Mistral AI Launches Ministral 3B and 8B Models for Edge Computing

New models from Mistral!
Created on October 17|Last edited on October 17
A year after the groundbreaking release of the Mistral 7B, Mistral AI has introduced two new advanced models optimized for edge computing and on-device scenarios: Ministral 3B and Ministral 8B. These models, collectively known as "les Ministraux," represent a major step in making AI more efficient and accessible for real-time, low-latency applications that prioritize privacy and computational efficiency.

Next-Generation Performance and Context Length

The Ministraux models are designed to push the limits of knowledge and reasoning within the compact sub-10 billion parameter range. Ministral 8B introduces an interleaved sliding-window attention pattern to enhance inference speed while conserving memory. Both models support up to 128k tokens of context, though current availability is capped at 32k using the vLLM framework. This expansive context capacity allows the models to handle complex multi-step tasks more effectively and align them with user needs in extended workflows.

Use Cases and Flexibility

Mistral AI developed les Ministraux with a focus on localized, private AI operations. They are ideal for scenarios such as internet-free smart assistants, on-device language translation, autonomous robotics, and local data analytics. The models are tailored for users ranging from independent developers to large-scale enterprises looking to integrate AI tools that can operate without requiring constant cloud connectivity. Additionally, these models can serve as intermediate agents in larger workflows by parsing inputs, routing tasks, and executing function calls with minimal latency and cost.

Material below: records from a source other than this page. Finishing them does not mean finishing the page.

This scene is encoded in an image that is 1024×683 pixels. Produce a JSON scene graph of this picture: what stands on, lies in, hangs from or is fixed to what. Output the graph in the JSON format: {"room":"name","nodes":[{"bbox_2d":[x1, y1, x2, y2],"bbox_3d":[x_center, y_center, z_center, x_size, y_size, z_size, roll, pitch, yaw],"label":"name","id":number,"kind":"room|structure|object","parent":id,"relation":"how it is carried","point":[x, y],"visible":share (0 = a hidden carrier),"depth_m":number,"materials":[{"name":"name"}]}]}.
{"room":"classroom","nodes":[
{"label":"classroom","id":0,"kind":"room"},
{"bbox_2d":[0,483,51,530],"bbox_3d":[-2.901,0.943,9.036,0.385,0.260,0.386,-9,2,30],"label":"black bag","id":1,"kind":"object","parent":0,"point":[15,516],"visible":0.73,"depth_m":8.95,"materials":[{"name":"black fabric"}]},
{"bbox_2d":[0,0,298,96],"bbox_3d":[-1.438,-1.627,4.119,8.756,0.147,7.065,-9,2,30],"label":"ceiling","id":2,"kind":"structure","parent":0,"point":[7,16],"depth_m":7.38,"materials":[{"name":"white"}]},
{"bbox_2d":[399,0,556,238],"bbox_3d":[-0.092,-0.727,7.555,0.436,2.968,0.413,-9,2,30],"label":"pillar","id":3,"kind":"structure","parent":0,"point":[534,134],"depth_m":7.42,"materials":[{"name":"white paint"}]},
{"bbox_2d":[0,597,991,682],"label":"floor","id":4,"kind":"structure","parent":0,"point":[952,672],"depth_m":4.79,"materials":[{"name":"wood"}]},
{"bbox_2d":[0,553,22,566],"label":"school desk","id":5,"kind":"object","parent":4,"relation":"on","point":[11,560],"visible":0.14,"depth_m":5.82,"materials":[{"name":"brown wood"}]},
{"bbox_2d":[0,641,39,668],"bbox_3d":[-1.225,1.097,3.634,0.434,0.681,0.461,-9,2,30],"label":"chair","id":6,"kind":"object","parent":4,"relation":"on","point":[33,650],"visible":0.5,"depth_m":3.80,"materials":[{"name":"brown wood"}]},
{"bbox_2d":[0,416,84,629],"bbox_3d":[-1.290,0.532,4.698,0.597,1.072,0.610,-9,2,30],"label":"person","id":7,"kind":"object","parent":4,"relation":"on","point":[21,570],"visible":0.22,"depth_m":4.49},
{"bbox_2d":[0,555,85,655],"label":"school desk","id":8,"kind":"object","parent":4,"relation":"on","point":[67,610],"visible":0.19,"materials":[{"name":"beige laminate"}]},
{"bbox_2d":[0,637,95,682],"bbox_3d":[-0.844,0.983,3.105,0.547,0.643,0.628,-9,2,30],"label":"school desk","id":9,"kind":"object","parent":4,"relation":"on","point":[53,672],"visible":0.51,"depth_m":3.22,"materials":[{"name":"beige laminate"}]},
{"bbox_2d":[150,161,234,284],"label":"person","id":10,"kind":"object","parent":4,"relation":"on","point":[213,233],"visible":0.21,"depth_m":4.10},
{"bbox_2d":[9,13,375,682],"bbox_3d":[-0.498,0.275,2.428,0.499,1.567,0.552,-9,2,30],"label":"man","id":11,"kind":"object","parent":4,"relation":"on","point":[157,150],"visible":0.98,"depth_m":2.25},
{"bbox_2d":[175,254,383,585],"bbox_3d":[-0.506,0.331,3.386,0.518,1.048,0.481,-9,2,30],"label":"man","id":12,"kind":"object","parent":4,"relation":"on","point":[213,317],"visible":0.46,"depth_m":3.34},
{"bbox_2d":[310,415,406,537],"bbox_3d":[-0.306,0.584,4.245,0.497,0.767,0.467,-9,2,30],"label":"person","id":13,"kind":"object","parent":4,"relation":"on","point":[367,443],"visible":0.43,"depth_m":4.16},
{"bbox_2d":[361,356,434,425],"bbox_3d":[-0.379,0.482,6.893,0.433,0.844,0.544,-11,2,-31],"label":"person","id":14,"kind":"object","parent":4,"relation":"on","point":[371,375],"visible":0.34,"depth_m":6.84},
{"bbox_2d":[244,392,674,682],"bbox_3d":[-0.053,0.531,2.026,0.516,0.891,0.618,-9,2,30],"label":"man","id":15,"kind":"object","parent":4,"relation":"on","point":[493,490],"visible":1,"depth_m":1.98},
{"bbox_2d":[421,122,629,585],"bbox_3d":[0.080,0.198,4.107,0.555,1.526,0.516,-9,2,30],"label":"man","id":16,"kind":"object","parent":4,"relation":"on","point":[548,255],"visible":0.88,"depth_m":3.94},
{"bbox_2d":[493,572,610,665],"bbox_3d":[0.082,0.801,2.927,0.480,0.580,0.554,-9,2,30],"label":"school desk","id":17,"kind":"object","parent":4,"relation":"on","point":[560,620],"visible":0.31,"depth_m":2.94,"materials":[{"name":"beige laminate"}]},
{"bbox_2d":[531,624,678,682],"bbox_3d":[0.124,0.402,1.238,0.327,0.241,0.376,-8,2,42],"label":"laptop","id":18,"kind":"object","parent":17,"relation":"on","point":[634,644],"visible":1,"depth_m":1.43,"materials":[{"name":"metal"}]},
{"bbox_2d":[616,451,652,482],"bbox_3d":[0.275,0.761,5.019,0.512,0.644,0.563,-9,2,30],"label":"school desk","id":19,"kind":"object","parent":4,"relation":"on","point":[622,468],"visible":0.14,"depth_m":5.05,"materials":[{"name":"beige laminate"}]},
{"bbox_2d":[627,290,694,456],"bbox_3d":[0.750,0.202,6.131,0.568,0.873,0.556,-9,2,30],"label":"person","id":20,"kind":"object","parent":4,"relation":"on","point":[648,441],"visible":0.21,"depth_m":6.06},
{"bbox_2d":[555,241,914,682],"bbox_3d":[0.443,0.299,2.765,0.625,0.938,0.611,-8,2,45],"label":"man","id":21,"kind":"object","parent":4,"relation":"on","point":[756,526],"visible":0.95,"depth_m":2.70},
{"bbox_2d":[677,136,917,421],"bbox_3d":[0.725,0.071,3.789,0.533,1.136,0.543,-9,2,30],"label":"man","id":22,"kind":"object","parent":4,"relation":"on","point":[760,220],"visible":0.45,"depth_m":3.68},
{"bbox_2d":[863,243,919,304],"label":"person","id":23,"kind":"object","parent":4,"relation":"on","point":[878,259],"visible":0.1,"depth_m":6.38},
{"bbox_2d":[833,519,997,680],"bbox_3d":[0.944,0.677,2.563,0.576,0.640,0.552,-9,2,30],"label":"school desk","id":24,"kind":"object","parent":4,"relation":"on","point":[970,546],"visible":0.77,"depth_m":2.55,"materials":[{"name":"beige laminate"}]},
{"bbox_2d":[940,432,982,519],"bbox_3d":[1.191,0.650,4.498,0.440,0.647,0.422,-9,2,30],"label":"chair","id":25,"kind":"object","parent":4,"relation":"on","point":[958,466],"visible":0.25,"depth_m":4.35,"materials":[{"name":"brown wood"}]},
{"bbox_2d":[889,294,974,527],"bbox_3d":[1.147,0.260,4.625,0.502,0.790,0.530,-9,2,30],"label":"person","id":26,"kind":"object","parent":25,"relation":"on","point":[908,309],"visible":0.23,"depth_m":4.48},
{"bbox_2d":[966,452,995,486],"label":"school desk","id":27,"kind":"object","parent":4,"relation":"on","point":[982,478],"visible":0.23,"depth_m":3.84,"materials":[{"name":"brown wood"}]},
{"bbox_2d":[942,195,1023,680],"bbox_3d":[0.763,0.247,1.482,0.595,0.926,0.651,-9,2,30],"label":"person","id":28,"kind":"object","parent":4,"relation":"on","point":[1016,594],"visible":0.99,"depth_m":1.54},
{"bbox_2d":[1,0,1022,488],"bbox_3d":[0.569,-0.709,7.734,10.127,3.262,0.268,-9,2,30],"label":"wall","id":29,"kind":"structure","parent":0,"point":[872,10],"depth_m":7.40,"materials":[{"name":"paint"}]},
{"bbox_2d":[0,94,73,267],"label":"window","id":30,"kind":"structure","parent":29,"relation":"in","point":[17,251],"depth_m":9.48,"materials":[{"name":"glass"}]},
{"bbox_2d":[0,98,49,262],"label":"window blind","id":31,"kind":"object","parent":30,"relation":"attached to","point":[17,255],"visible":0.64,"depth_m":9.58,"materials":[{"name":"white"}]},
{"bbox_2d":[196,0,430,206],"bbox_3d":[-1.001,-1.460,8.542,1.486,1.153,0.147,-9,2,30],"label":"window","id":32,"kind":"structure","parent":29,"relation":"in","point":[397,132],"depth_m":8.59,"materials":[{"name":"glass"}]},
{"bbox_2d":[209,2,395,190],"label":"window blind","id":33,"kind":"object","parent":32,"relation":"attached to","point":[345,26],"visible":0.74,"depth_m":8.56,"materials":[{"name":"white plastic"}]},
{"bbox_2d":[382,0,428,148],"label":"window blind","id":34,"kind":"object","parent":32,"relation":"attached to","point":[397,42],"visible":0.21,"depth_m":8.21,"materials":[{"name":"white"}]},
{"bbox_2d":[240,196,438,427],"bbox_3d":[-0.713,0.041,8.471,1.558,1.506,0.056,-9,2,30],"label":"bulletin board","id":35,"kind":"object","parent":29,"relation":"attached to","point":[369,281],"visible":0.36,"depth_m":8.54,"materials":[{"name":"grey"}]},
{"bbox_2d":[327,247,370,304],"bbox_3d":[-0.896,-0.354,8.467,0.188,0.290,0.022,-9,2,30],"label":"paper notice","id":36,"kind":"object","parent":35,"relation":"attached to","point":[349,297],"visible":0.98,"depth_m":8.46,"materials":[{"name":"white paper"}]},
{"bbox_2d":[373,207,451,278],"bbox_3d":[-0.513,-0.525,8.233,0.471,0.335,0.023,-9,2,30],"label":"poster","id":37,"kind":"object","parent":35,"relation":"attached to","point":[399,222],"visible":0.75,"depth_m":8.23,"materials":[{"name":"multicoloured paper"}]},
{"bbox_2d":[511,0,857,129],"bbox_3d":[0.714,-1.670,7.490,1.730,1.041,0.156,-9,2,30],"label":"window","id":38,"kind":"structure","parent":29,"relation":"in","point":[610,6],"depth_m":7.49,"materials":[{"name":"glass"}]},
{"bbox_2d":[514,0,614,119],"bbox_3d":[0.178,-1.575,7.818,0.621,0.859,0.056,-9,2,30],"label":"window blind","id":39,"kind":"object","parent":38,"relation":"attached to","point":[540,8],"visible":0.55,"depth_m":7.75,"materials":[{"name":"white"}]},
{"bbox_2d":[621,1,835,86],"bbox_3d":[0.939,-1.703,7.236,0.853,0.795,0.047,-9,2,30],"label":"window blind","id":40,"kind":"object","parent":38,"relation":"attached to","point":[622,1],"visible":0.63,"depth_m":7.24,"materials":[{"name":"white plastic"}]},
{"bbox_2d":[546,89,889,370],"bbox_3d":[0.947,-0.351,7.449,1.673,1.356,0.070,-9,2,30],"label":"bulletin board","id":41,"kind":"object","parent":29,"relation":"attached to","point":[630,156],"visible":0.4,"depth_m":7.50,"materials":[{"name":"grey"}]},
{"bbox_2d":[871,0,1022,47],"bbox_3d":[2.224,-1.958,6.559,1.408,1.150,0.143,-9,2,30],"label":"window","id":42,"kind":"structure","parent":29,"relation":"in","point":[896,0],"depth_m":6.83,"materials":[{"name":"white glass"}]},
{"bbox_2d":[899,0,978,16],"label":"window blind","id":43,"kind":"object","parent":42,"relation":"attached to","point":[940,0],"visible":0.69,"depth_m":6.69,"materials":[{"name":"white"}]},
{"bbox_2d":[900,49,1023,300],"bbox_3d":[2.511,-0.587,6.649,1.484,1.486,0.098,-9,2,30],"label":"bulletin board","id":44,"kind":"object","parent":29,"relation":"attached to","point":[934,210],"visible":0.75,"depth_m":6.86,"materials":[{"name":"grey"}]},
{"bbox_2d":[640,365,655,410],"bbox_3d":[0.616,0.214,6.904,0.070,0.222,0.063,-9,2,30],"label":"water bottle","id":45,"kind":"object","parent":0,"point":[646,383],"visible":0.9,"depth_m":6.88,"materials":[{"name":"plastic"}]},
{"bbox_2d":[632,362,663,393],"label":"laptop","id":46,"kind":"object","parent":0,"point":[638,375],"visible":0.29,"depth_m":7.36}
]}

Performance and Benchmarks

The company shared benchmark comparisons demonstrating Ministral 3B and 8B outperforming rival models such as Llama 3.1, Llama 3.2, and Gemma 2. Both the base models and the specialized "Instruct" versions, tuned for specific applications, exhibit superior results in tasks across multiple evaluation categories. Instruct models like Ministral 3B have even surpassed the larger Mistral 7B in key areas, highlighting the advancement of smaller, more focused architectures.



Pricing and Availability

Ministral 8B is available through API access at $0.10 per million tokens (input and output), while Ministral 3B costs $0.04 per million tokens. Both models are offered under the Mistral Commercial License and the Mistral Research License, allowing flexibility for users across industries. For those interested in deploying the models independently, Mistral AI offers support for lossless quantization to ensure optimized performance. Model weights for Ministral 8B Instruct are available for research purposes, with availability on cloud platforms to follow soon.